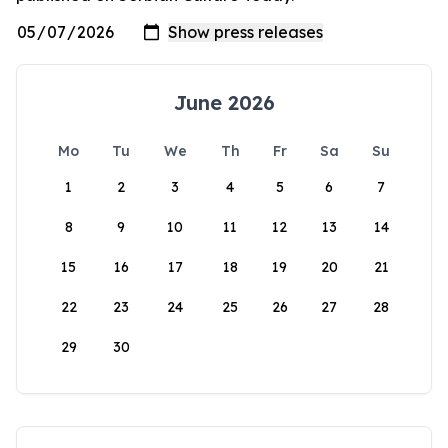
June 2026
Mo
Tu
We
Th
Fr
Sa
Su
1
2
3
4
5
6
7
8
9
10
11
12
13
14
15
16
17
18
19
20
21
22
23
24
25
26
27
28
29
30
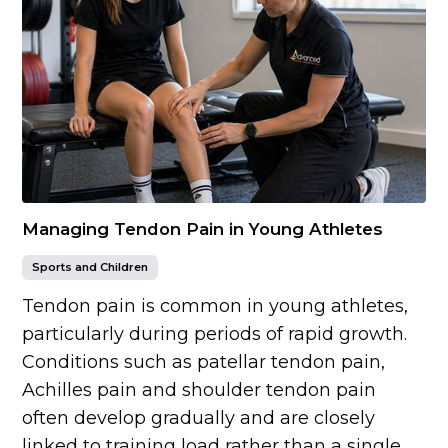
Managing Tendon Pain in Young Athletes
Sports and Children
Tendon pain is common in young athletes,
particularly during periods of rapid growth.
Conditions such as patellar tendon pain,
Achilles pain and shoulder tendon pain
often develop gradually and are closely
linked to training load rather than a single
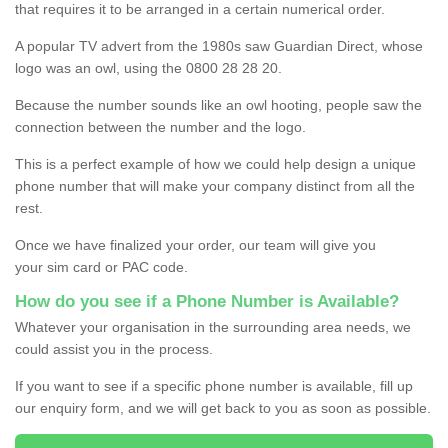
that requires it to be arranged in a certain numerical order.
A popular TV advert from the 1980s saw Guardian Direct, whose
logo was an owl, using the 0800 28 28 20.
Because the number sounds like an owl hooting, people saw the
connection between the number and the logo.
This is a perfect example of how we could help design a unique
phone number that will make your company distinct from all the
rest.
Once we have finalized your order, our team will give you
your sim card or PAC code.
How do you see if a Phone Number is Available?
Whatever your organisation in the surrounding area needs, we
could assist you in the process.
If you want to see if a specific phone number is available, fill up
our enquiry form, and we will get back to you as soon as possible.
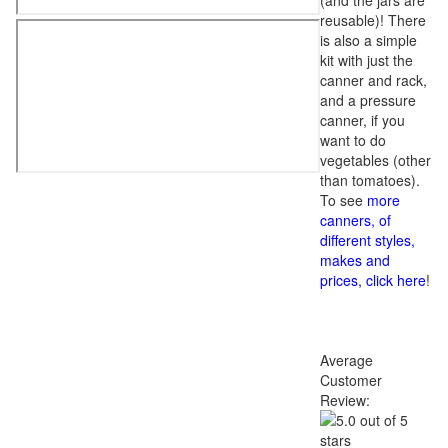
(and the jars are
reusable)! There
is also a simple
kit with just the
canner and rack,
and a pressure
canner, if you
want to do
vegetables (other
than tomatoes).
To see
more
canners, of
different styles,
makes and
prices, click here
!
Average
Customer
Review:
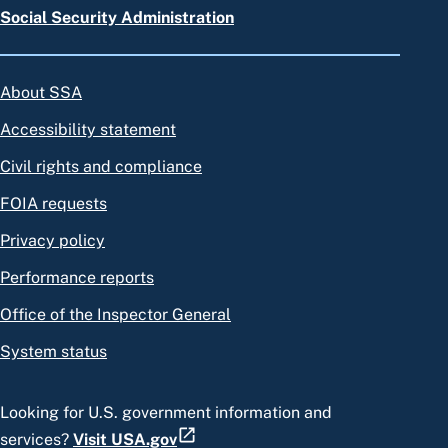
Social Security Administration
About SSA
Accessibility statement
Civil rights and compliance
FOIA requests
Privacy policy
Performance reports
Office of the Inspector General
System status
Looking for U.S. government information and
services?
Visit USA.gov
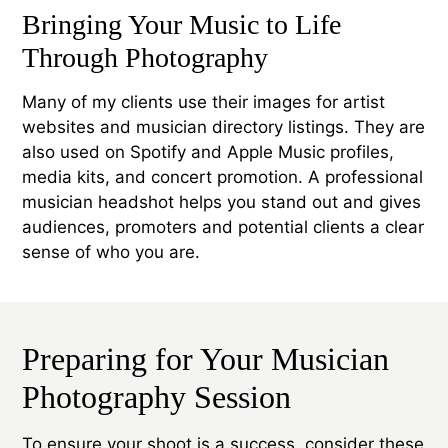
Bringing Your Music to Life
Through Photography
Many of my clients use their images for artist
websites and musician directory listings. They are
also used on Spotify and Apple Music profiles,
media kits, and concert promotion. A professional
musician headshot helps you stand out and gives
audiences, promoters and potential clients a clear
sense of who you are.
Preparing for Your Musician
Photography Session
To ensure your shoot is a success, consider these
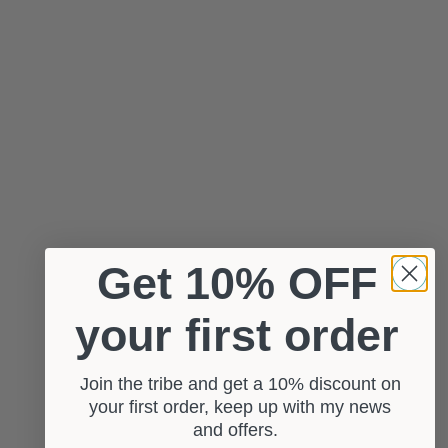
Get 10% OFF
your first order
Join the tribe and get a 10% discount on
your first order, keep up with my news
and offers.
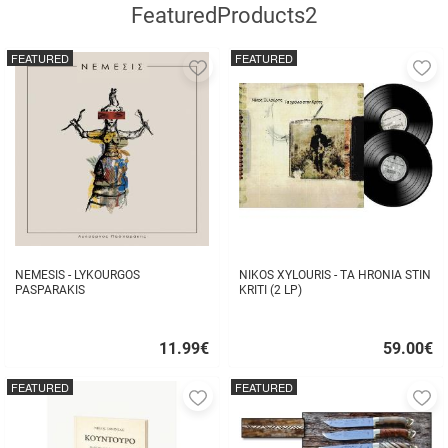
FeaturedProducts2
FEATURED
FEATURED
Add
A
to
to
favorites
fa
NEMESIS - LYKOURGOS
NIKOS XYLOURIS - TA HRONIA STIN
PASPARAKIS
KRITI (2 LP)
11.99
€
59.00
€
Quick
Quick
buy
buy
FEATURED
FEATURED
Add
A
to
to
favorites
fa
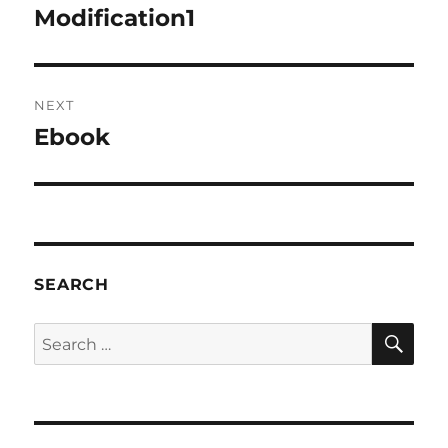
navigation
Modification1
Previous
post:
NEXT
Ebook
Next
post:
SEARCH
SE
Search
for:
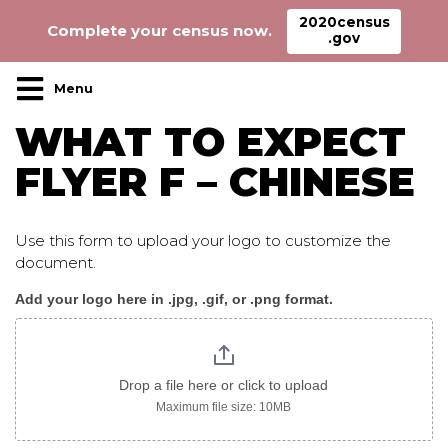
2020census
Complete your census now.
.gov
Main Navigation
WHAT TO EXPECT
FLYER F – CHINESE
Use this form to upload your logo to customize the
document.
Add your logo here in .jpg, .gif, or .png format.
WhatToExpect_flyer
F
chinese
Drop a file here or click to upload
Maximum file size: 10MB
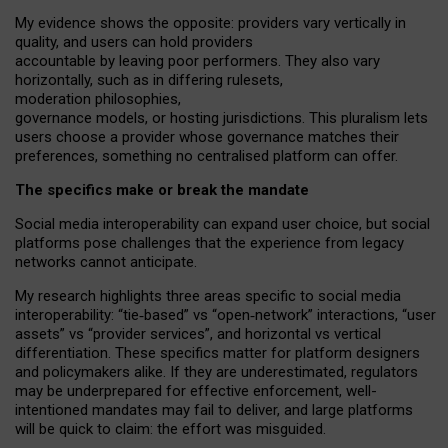
My
evidence shows the opposite
: p
roviders vary vertically in
quality
,
and users can
hold providers
accountable by leaving
poor performers
.
They also vary
horizontally
, such as in
differing rulesets
,
moderation
philosophies
,
governance
models
,
or
hosting
jurisdictions.
This pluralism lets
users choose a provider whose governance matches their
preferences, something no centralised platform can offer.
The specifics make or break the mandate
Social media interoperability can expand user choice, but social
platforms pose challenges
that the experience from
legacy
networks
cannot anticipate.
My research highlights three areas specific to social media
interoperability: “tie
‑
based” vs “open
‑
network” interactions, “user
assets” vs “provider services”, and horizontal vs vertical
differentiation. These specifics matter for platform designers
and policymakers alike. If they are underestimated,
regulators
may be underprepared for
effective
enforcement,
well-
intentioned
mandates may fail to deliver, and large platforms
will be quick to claim: the effort was misguided.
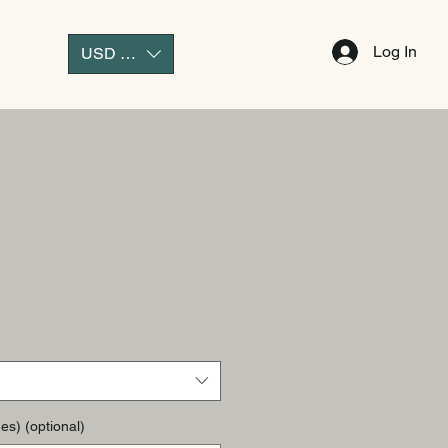
Log In
USD ($)
es) (optional)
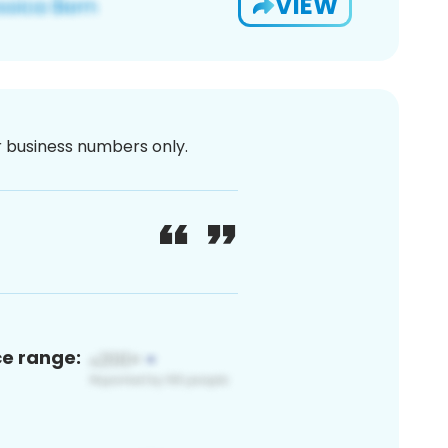
VIEW
or business numbers only.
ce range:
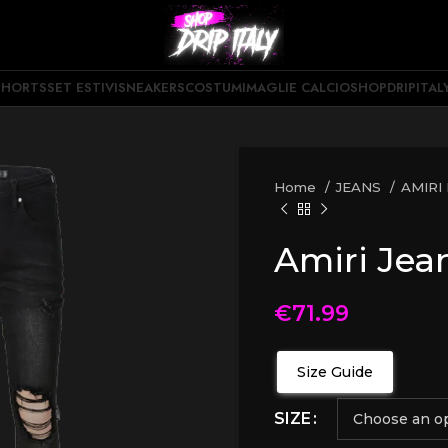
SHORTS
SET ESTIVI
SNEAKERS
COSTUMI
MAGLIE CALCIO
SHOPDRIPITAL
Home
JEANS
AMIRI
Amiri Jea
€
71.99
Size Guide
SIZE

Exercise: Retype the lines that start with the one containing "FeaturedProducts2" and run through the one containing "Maximum file size: 10MB", leaving out the pictures.

Exercise response:
FeaturedProducts2
FEATURED
FEATURED
Add
A
to
to
favorites
fa
NEMESIS - LYKOURGOS
NIKOS XYLOURIS - TA HRONIA STIN
PASPARAKIS
KRITI (2 LP)
11.99
€
59.00
€
Quick
Quick
buy
buy
FEATURED
FEATURED
Add
A
to
to
favorites
fa
navigation
Modification1
Previous
post:
NEXT
Ebook
Next
post:
SEARCH
SE
Search
for:
2020census
Complete your census now.
.gov
Main Navigation
WHAT TO EXPECT
FLYER F – CHINESE
Use this form to upload your logo to customize the
document.
Add your logo here in .jpg, .gif, or .png format.
WhatToExpect_flyer
F
chinese
Drop a file here or click to upload
Maximum file size: 10MB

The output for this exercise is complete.